The chain also announced the closure of 47 stores, taking the number of workers facing redundancy as a result of the Covid crisis above 100,000.
Within one week over the summer 651 roles were lost at Byron, 1,700 put at risk at DW Sports, 878 lost at Hays Travel and 1,100 put at risk at Pizza Express.
And when England went into lockdown once again this month, more job losses were announced as stores were forced to close once again.
The second lockdown, which requires all ‘non-essential’ retailers to close, also fell in the run up to Christmas when many firms make most of their annual profit.
John Lewis cut a further 1,500 jobs, adding to the 1,300 axed when it permanently shut eight stores in July. Pictured John Lewis in Westfield, Stratford, London, closed ahead of he four-week national lockdown
It was the latest blow in the bloodbath consuming retail in the wake of the Covid-19 outbreak.
As a result, John Lewis cut a further 1,500 jobs, adding to the 1,300 axed when it permanently shut eight stores in July.
The retail giant was widely seen as a benchmark for High Street performance in the UK.
Lloyds Bank also announced their decision to make 1,070 more staff redundant on top of the 865 earlier in the pandemic.
Within the same 24 hours Marks & Spencer also reported its first loss in its 94 years as a listed company. The company had already cut 8,000 staff since March.
Shops and restaurants under pressure following the coronavirus pandemic have had to close, with boarded up shops not an uncommon sight on the High Street.

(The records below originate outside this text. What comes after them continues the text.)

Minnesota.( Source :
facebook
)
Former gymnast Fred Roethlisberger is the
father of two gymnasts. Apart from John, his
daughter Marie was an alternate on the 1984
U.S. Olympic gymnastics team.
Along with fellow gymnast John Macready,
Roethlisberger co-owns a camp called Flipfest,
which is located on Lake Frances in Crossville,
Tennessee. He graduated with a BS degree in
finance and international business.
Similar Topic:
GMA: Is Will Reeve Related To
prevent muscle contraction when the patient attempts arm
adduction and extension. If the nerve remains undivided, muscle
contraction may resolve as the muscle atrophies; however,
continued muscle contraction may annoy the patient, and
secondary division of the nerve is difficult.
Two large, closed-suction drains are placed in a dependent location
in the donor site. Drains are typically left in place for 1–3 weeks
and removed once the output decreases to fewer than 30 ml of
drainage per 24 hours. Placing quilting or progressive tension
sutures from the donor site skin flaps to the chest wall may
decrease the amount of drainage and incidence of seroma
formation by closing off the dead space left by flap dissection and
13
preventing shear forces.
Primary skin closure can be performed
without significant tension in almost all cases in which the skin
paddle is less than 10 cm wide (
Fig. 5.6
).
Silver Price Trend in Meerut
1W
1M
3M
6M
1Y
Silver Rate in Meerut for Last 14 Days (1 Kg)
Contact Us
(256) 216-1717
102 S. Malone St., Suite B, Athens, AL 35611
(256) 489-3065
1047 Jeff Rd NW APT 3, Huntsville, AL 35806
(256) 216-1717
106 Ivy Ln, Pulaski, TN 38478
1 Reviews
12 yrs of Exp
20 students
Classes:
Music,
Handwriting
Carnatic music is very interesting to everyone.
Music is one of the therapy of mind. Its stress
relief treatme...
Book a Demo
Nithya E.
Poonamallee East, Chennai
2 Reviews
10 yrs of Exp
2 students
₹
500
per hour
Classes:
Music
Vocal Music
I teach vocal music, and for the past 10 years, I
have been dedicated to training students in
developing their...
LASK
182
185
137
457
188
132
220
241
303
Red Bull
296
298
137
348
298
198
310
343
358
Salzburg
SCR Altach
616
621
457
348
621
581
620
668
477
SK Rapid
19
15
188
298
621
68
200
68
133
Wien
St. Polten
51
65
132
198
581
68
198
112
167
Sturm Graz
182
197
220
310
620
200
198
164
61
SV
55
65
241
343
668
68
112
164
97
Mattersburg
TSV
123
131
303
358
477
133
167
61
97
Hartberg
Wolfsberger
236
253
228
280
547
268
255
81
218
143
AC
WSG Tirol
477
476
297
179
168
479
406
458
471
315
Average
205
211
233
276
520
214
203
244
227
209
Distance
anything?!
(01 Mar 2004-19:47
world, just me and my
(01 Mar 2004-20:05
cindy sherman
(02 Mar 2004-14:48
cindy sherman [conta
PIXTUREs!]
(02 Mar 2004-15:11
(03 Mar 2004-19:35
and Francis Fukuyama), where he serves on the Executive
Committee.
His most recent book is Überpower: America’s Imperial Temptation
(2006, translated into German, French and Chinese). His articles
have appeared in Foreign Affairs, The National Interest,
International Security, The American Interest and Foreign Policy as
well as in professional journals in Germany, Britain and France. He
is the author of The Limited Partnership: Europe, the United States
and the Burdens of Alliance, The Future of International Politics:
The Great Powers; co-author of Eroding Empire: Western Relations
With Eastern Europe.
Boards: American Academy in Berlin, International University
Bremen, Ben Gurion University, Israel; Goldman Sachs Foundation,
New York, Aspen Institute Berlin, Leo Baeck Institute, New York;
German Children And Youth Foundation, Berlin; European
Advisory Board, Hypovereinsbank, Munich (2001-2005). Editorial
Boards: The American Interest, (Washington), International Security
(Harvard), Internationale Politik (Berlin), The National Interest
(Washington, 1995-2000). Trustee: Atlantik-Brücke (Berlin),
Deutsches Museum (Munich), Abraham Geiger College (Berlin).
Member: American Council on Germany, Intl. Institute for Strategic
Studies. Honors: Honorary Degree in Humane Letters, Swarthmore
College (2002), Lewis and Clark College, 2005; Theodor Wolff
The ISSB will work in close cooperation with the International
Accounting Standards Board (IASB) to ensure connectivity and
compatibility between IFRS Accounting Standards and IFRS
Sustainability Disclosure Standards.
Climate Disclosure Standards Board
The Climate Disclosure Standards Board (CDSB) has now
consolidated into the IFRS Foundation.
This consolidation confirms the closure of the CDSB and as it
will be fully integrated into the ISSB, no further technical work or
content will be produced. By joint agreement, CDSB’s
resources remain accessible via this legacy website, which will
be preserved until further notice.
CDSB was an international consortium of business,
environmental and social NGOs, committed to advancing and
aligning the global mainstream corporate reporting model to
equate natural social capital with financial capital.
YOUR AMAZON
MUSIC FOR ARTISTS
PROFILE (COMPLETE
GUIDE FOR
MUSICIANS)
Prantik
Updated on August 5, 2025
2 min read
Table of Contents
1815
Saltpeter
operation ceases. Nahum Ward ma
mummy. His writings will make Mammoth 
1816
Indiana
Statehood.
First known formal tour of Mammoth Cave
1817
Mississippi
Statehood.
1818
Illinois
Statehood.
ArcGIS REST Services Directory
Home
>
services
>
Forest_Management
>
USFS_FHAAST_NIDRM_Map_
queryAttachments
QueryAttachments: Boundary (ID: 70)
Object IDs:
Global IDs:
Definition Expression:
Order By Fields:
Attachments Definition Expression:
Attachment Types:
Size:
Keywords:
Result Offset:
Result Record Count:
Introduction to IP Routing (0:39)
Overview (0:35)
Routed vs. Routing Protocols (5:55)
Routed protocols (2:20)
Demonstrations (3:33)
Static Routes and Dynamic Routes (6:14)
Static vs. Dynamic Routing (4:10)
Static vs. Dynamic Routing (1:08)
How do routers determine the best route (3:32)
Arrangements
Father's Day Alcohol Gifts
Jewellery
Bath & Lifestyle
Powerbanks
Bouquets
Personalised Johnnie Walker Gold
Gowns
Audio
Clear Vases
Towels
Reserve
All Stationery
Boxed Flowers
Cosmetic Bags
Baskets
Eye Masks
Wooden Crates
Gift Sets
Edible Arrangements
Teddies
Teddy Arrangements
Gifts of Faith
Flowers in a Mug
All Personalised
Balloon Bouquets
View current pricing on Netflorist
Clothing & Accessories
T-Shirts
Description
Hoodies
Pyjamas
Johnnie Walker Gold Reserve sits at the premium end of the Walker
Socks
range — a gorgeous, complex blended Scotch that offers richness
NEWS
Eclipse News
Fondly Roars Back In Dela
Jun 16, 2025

Pictured: London’s usually busy Old Compton Street
And Sainsbury’s also confirmed it would cut around 3,500 jobs across its Argos stores and supermarket meat, fish and deli counters, while Clarks shoes put the jobs of all 4,000 of its store staff on notice as part of its fight for survival.
The rescue package that was drawn up to aid the High Street giant saw the Clark family lose majority ownership of the company for the first time since it was founded nearly 200 years ago.
More than a million jobs are expected to be lost before Christmas, even before the latest lockdown was announced, taking unemployment past 2.5 million.
Sainsbury’s announced it was cutting 3,500 jobs last week, as John Lewis, Clarks and Lloyds Bank all declared potential job losses
And analysis by the Local Data Company and Springboard suggests covid could leave up to 18,000 UK High Street shops empty as vacancies rise to the highest level since 2013.
With England living under a second lockdown until December 2, ministers have been warned the retail industry faces losing £8billion as it loses out on vital Christmas sales.
Non-essential shops have been forced to close, with some supermarkets including Tesco, cordoning off parts of their stores that contain non-essential items.
Since last Thursday, clothing and electronic stores, among others, have been forced to close.
Food shops, supermarkets and garden centres have been able to stay open.
Major firms have announced nearly 219,000 job losses since lockdown began in March, the Government has extended its furlough scheme to March, as it predicts a ‘difficult,’ winter
Tom Ironside, director of policy at the British Retail Consortium, told BBC Radio 4’s Today programme: ‘[The Government] have decided that some sorts of retailers, supermarkets and pharmacies will be able to trade, and that’s right, but we think some of the restrictions are really quite arbitrary.
‘The timing of this lockdown is clearly extremely difficult for the retail industry. This is the golden quarter for many retailers, and to lose a month of sales during this period is extremely difficult.
‘We estimate that for those classified as non-essential retail forced to close, they’ll be losing £2billion pounds a week during this new lockdown.’
Last week Rishi Sunak announced the Government’s furlough scheme was being extended through to March, as he warned businesses face a ‘difficult,’ winter.